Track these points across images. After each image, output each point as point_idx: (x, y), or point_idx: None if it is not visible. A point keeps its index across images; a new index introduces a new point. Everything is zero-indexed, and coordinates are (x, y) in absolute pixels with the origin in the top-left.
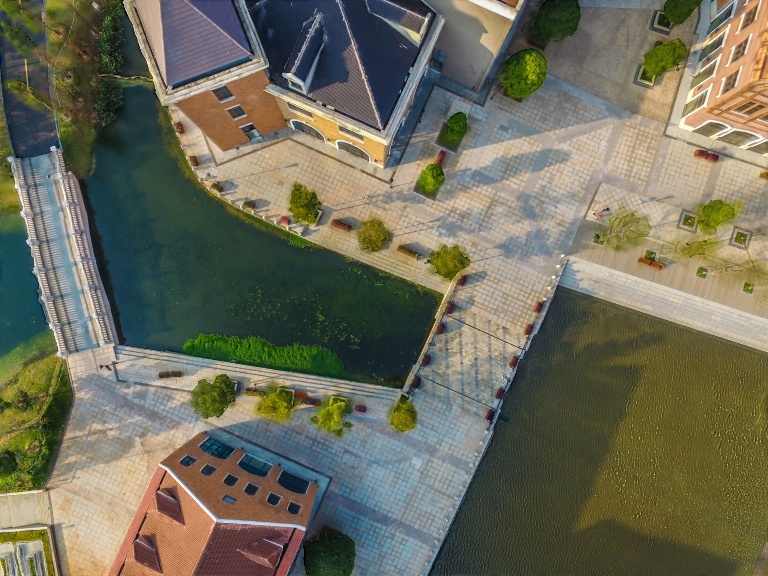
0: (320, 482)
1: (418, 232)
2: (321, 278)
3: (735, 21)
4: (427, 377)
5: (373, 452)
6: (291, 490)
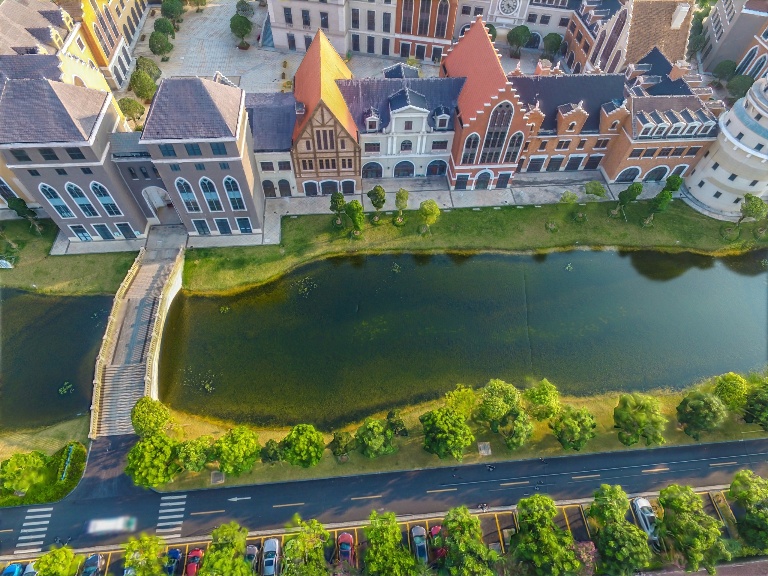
0: None
1: None
2: (713, 4)
3: None
4: None
5: None
6: None
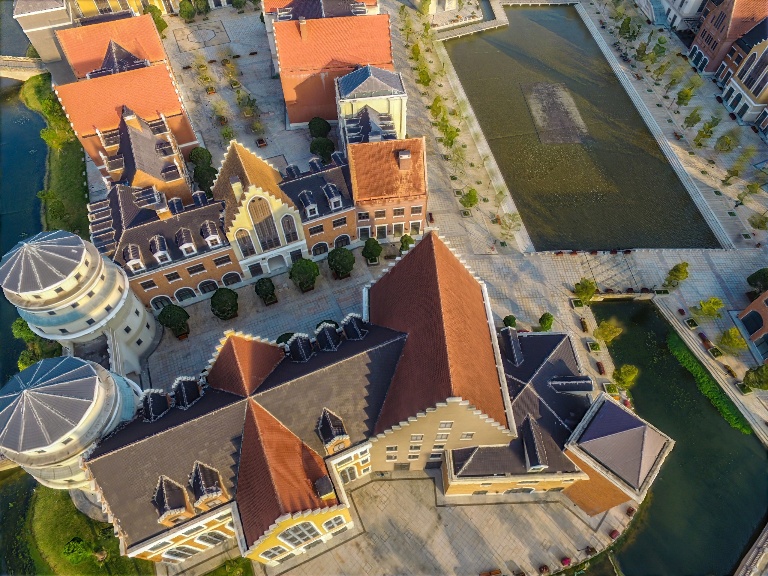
0: (735, 315)
1: (569, 326)
2: None
3: (375, 223)
4: (637, 287)
5: (695, 296)
6: (760, 316)
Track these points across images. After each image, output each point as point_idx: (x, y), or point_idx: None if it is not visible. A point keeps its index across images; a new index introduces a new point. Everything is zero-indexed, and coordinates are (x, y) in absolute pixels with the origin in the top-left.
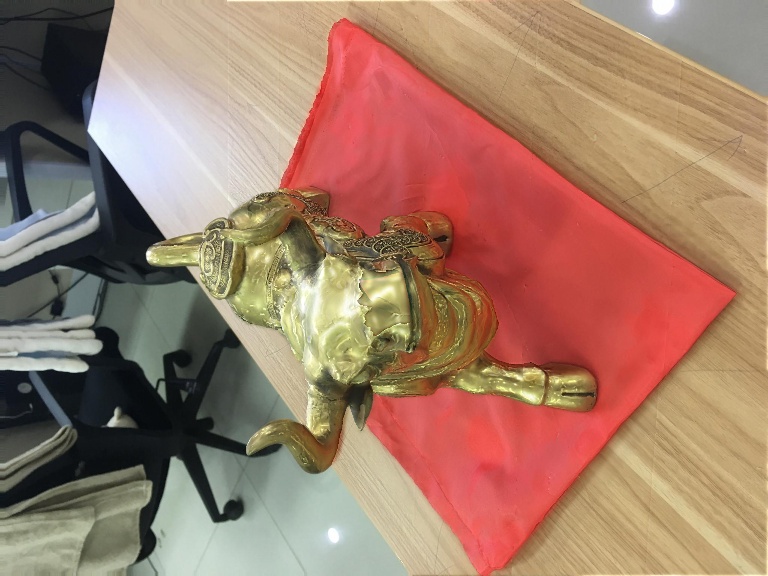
______________________________
## Required task
Rewrite all of the lines above, replacing "Track" with "Follow" and keeping everything else unchanged. Leave the pictures out of your answer.

## The completed task
Follow these points across images. After each image, output each point as point_idx: (x, y), or point_idx: None if it is not visible. A point keeps its index across images; a new index introduces a new point. Everything is zero-indexed, and coordinates are (x, y) in absolute pixels with the origin in the top-left.
0: (320, 482)
1: (418, 232)
2: (321, 278)
3: (735, 21)
4: (427, 377)
5: (373, 452)
6: (291, 490)
0: None
1: None
2: (713, 4)
3: None
4: None
5: None
6: None
0: (735, 315)
1: (569, 326)
2: None
3: (375, 223)
4: (637, 287)
5: (695, 296)
6: (760, 316)
Follow these points across images. After each image, output each point as point_idx: (x, y), or point_idx: None if it is not visible. A point keeps its index across images; a new index introduces a new point. Everything is zero-indexed, and coordinates are (x, y) in absolute pixels with the origin in the top-left.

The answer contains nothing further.